Anforderung.
Führen Sie jede unterschiedliche Wortform aus dem Übungstext auf, die mit „CarSharing-“ beginnt. Nennen Sie sie in der Reihenfolge ihres ersten Vorkommens und jede Form nur einmal.

Übungstext.
○ ○ ○ ○ ○

Beitrag von truther »

Fiktive Rechtsfrage:

Ein CarSharing-Anbieter (Buchen der Fahrzeuge in 30-Minuten-Rastern über Smartphone-App oder Telefon) berechnet seinen Kunden bereits bei einer verspäteten Rückgabe des Fzg an der CarSharing-Station von nur 7 Minuten eine in der folgenden Rechnung also solche bezeichneten "Überziehungsgebühr" von pauschal 15 €, auch wenn es keine Anschlußbuchung durch einen anderen CarSharing-Kunden gab, so dass irgendwer hätte trotz Buchung warten müssen...
Irgendwie handelt es sich demnach um eine rein "erzieherische Maßnahme" oder sowas in der Richtung.
Das Fzg würde de facto also ein bisschen verspätet zurückgegeben - und steht dann eben einfach wieder ungenutzt an der CarSharing-Station herum.
Fraglich, wie man als CarSharing-Kunde Verkehr & Co so perfekt einschätzen könnte, dass einem mal nicht 7 Minuten verzögerte Abgabe passieren könnte - aber das soll hier nicht das Thema sein :)

Für diese "Überziehungsgebühr" wird in der Rechnung keine Umsatzsteuer ausgewiesen. Sie ist also quasi netto wie brutto.
Das CarSharing-Unternehmen muss für die "Überziehungsgebühr" also keine Umsatzsteuer an das FA abführen.
Es handelt sich im Wesentlichen also wohl um einen Umsatzsteuerfreien Umsatz.

○ ○ ○ ○ ○

Angezeigte Einträge.

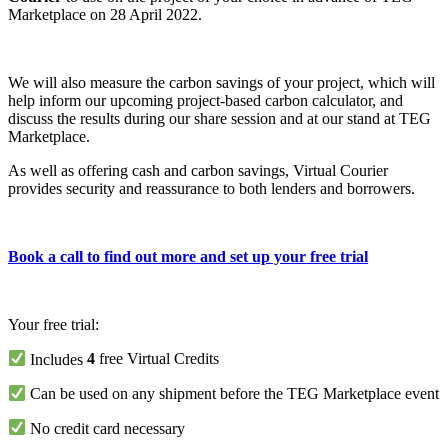
Marketplace on 28 April 2022.
We will also measure the carbon savings of your project, which will
help inform our upcoming project-based carbon calculator, and
discuss the results during our share session and at our stand at TEG
Marketplace.
As well as offering cash and carbon savings, Virtual Courier
provides security and reassurance to both lenders and borrowers.
Book a call to find out more and set up your free trial
Your free trial:
Includes
4
free Virtual Credits
Can be used on any shipment before the TEG Marketplace event
No credit card necessary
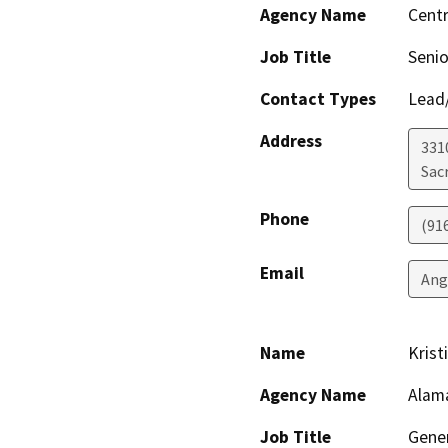
Agency Name
Centr
Job Title
Senio
Contact Types
Lead/
Address
331
Sac
Phone
(91
Email
Ang
Name
Krist
Agency Name
Alama
Job Title
Gene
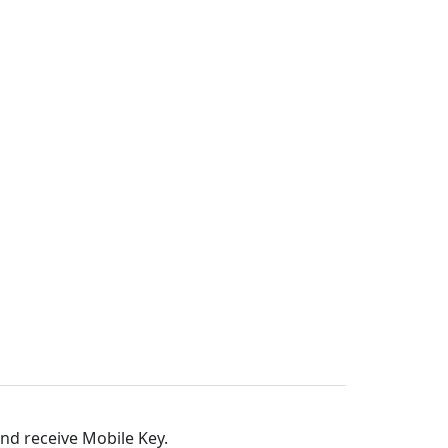
and receive Mobile Key.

○ ○ ○ ○ ○

Lösung.
CarSharing-Anbieter
CarSharing-Station
CarSharing-Kunden
CarSharing-Kunde
CarSharing-Unternehmen